Se infatti la prima stagione dello show ci aveva afferrato per le viscere, implorando il binge-watching e facendoci credere che potessimo incontrare ad ogni momento i suoi eroi e le sue eroine al supermercato - una sorta di "effetto Twin Peaks" - la seconda di almeno tre parti si presenta nelle vesti di un cubo di Rubik: sfaccettata, complessa, difficile da trattare. La cintura di autostrade temporali, però, regge. Ed è proprio grazie a questa meticolosa costruzione di cornice che gli autori possono far trasparire ciò che nella prima stagione era passato in sordina: che Dark è, certo, un enigma da svelare; ma che, prima di questo, è il racconto di un'umanità in perenne ricerca, faustianamente affannata nello sforzo del ricondurre la propria esistenza nell'alveo di un'impalcatura sovrastante.

Dark è un esercizio di maieutica: una metafora delle storie che ci raccontiamo per assegnare un valore all'incognita della nostra esistenza. Il tempo, a Winden, è reversibile al pari di un nastro di Moebius: statico, proprio quando è in moto. Ora, come mai. Domani, come ieri.

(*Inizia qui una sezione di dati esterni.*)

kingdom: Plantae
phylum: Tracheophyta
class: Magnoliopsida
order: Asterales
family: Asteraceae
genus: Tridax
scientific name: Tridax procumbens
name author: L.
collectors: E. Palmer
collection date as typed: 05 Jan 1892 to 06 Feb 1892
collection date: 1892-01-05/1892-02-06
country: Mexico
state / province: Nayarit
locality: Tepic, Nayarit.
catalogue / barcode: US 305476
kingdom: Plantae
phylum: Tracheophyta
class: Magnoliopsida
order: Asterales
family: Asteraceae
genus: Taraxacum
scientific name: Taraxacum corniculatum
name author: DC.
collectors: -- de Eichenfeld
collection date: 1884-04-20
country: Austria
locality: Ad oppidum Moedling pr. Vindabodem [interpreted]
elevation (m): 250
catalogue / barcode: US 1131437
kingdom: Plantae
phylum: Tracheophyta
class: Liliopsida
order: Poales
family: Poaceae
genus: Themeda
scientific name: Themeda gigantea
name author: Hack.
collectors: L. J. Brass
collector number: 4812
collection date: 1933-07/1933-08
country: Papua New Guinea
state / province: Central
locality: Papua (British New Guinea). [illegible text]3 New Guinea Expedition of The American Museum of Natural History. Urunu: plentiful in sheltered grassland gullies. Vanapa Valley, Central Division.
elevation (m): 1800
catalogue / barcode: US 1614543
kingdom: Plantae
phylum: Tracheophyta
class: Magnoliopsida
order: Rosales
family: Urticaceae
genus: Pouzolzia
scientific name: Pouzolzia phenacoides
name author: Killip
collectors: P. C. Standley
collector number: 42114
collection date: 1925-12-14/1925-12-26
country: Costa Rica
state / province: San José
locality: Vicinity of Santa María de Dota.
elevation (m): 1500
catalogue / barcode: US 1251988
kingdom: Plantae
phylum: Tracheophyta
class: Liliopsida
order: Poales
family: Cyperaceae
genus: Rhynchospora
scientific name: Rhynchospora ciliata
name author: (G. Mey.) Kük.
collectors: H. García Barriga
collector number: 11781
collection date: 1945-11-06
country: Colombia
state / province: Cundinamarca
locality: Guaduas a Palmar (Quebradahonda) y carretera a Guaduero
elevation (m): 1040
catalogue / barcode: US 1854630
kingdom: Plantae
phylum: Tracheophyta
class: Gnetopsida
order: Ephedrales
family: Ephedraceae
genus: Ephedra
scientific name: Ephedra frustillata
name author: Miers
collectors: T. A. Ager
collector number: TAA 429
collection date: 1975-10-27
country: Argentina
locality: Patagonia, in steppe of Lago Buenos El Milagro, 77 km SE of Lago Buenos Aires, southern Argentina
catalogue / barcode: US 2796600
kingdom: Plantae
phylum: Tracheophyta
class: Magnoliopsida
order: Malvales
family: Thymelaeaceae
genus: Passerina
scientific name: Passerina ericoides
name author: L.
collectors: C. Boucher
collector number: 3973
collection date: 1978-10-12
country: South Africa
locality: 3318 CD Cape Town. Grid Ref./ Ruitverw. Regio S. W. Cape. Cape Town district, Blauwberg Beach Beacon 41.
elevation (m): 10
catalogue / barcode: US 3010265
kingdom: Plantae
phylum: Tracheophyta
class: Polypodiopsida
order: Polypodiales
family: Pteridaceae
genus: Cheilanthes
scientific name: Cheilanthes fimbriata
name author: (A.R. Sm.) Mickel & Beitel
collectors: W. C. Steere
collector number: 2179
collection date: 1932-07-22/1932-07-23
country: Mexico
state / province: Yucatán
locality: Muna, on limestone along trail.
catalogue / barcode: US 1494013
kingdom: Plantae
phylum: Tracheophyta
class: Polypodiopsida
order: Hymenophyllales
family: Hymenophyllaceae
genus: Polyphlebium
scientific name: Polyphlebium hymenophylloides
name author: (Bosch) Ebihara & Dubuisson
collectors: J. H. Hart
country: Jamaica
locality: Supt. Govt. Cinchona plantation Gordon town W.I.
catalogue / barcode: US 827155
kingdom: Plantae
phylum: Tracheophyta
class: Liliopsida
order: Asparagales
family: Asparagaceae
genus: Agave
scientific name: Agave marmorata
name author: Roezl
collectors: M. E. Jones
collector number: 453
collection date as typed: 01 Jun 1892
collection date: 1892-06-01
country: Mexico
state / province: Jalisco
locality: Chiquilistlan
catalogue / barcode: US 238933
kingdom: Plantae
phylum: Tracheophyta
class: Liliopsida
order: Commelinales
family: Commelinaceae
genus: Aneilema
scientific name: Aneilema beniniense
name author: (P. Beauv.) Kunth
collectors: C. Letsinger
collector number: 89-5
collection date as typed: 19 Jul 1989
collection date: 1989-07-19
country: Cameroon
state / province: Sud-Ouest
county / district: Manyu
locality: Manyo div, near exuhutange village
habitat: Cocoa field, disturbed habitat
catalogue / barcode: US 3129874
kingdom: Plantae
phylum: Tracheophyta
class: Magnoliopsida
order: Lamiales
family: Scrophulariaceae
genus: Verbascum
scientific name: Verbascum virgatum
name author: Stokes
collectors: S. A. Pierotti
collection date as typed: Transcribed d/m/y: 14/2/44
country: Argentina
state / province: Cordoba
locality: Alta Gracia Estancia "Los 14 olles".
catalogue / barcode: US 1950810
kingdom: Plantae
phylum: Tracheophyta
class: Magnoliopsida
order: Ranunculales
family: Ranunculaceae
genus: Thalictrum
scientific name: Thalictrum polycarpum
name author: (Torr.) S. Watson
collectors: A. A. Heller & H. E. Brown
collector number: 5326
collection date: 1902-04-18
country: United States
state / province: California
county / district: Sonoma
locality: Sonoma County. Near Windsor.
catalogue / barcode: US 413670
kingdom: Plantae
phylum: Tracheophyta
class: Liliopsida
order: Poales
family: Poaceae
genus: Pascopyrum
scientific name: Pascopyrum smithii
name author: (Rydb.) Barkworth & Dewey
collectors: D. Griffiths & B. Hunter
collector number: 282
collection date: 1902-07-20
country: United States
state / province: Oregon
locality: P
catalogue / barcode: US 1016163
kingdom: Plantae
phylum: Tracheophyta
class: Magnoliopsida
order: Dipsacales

Come inneggia il motto della misteriosa setta senza tempo capeggiata da Adam, "Sic mundus creatus est". La frase, però, non specifica da chi il mondo sia stato creato. Uscendo dalla stretta logica della trama, il mondo, il nostro mondo, e quello che condividiamo, è stato creato da noi, e dall'inesausto tentativo di scrutarvi un senso. Per questo Dark, anche nella sua arzigogolata seconda stagione, continua a creare seri problemi di dipendenza. Perché non smetteremo mai di cercare, come non smetteranno i suoi protagonisti. Perché non potremo mai conoscere del tutto noi stessi, e perché ci saranno giorni in cui crederemo di sapere anche troppo. Ci si sente a casa, nell'oscuro tunnel di pietra che taglia le radici della foresta di Winden. Finalmente siamo stati compresi. Gli svizzeri dovrebbero essere ricordati per ben più che succulenti dolciumi e puntigliosa puntualità.